Nanomagnonics from In-Plane to Out-of-Plane

Qi Wang, University of Vienna

March 29, 2022

Magnonics addresses the physical properties of spin waves and utilizes them for data processing [1-2]. Nano-magnonics addresses the investigation of spin waves in magnetic nanostructures of minimal sizes of a few hundred nanometers or less. Such sizes allow for a qualitative change in the magnon dynamics and allow for: (i) single-mode dispersion curve, (ii) the phenomenon of exchange unpinning resulting in the uniform profiles of magnon modes in them, and (iii) the suppression of parasitic multi-magnon scattering.

In the first half of my talk, I will present briefly the experimental realization of a nanoscale magnonic directional coupler, which consists of two separated single-mode waveguides with a width of 350 nm. A U-shaped antenna is used to excite spin waves and microfocus Brillouin Light Scattering (mBLS) spectroscopy is exploited for detection. After that, I will present the method of inverse-design magnonics, in which any functionality can be specified first, and a feedback-based computational algorithm is used to obtain the device design [3]. To demonstrate the universality of this approach, we explore linear, nonlinear and nonreciprocal magnonic functionalities and use the same algorithm to create a magnonic (de-)multiplexer, a nonlinear switch and a circulator.
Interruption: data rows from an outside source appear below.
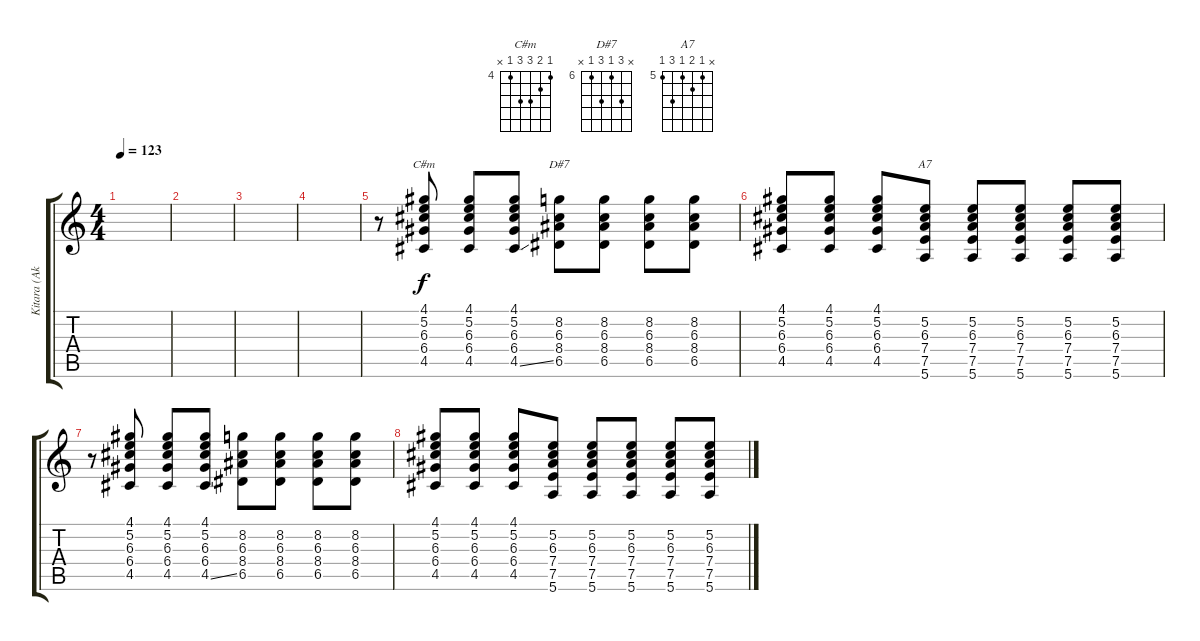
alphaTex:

\track ("Kitara (Akustinen)" "Kitara (Ak") {instrument acousticguitarsteel}
\staff {score tabs}
\tuning (E4 B3 G3 D3 A2 E2) {hide}
\chord ("C#m" 4 5 6 6 4 x) {firstfret 4}
\chord ("D#7" x 8 6 8 6 x) {firstfret 6}
\chord ("A7" x 5 6 5 7 5) {firstfret 5}
\ts (4 4)
\tempo 123
\clef g2
\ks c
|
|
|
|
r.8 (4.1 5.2 6.3 6.4 4.5).8{ch "C#m"} (4.1 5.2 6.3 6.4 4.5).8 (4.1 5.2 6.3 6.4 4.5{ss}).8 (8.2 6.3 8.4 6.5).8{ch "D#7"} (8.2 6.3 8.4 6.5).8 (8.2 6.3 8.4 6.5).8 (8.2 6.3 8.4 6.5).8 |
(4.1 5.2 6.3 6.4 4.5).8 (4.1 5.2 6.3 6.4 4.5).8 (4.1 5.2 6.3 6.4 4.5).8 (5.2 6.3 7.4 7.5 5.6).8{ch "A7"} (5.2 6.3 7.4 7.5 5.6).8 (5.2 6.3 7.4 7.5 5.6).8 (5.2 6.3 7.4 7.5 5.6).8 (5.2 6.3 7.4 7.5 5.6).8 |
r.8 (4.1 5.2 6.3 6.4 4.5).8 (4.1 5.2 6.3 6.4 4.5).8 (4.1 5.2 6.3 6.4 4.5{ss}).8 (8.2 6.3 8.4 6.5).8 (8.2 6.3 8.4 6.5).8 (8.2 6.3 8.4 6.5).8 (8.2 6.3 8.4 6.5).8 |
(4.1 5.2 6.3 6.4 4.5).8 (4.1 5.2 6.3 6.4 4.5).8 (4.1 5.2 6.3 6.4 4.5).8 (5.2 6.3 7.4 7.5 5.6).8 (5.2 6.3 7.4 7.5 5.6).8 (5.2 6.3 7.4 7.5 5.6).8 (5.2 6.3 7.4 7.5 5.6).8 (5.2 6.3 7.4 7.5 5.6).8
In the second part, I will present a new approach to excite exchange spin waves with a wavelength down to around 200 nm in a 200 nm-wide yttrium iron garnet waveguide with a 2 mm-wide antenna. The physical concept of the proposed method is based on the nonlinear phenomena that can be observed in the normally-magnetized waveguides. By using mBLS spectroscopy, we observed an unprecedented 2.1 GHz up-shift of the FMR frequency. The analytic calculations and micromagnetic simulations show that such a huge nonlinear frequency shift provides a large wavenumber conversion of up to 30 rad/mm in k-space for spin waves propagating away from the antenna. The proposed method removes the wavelength limitations imposed by the size of antennas and allows for direct integration on-chip.

[1] A. V. Chumak, et al., IEEE Trans. Magn. 2 (2022). DOI: 10.1109/TMAG.2022.3149664
[2] Q. Wang, et al., Nat. Electron. 3, 765 (2020).
[3] Q. Wang, A. V. Chumak, P. Pirro, Nat. Commun. 12, 2636 (2021).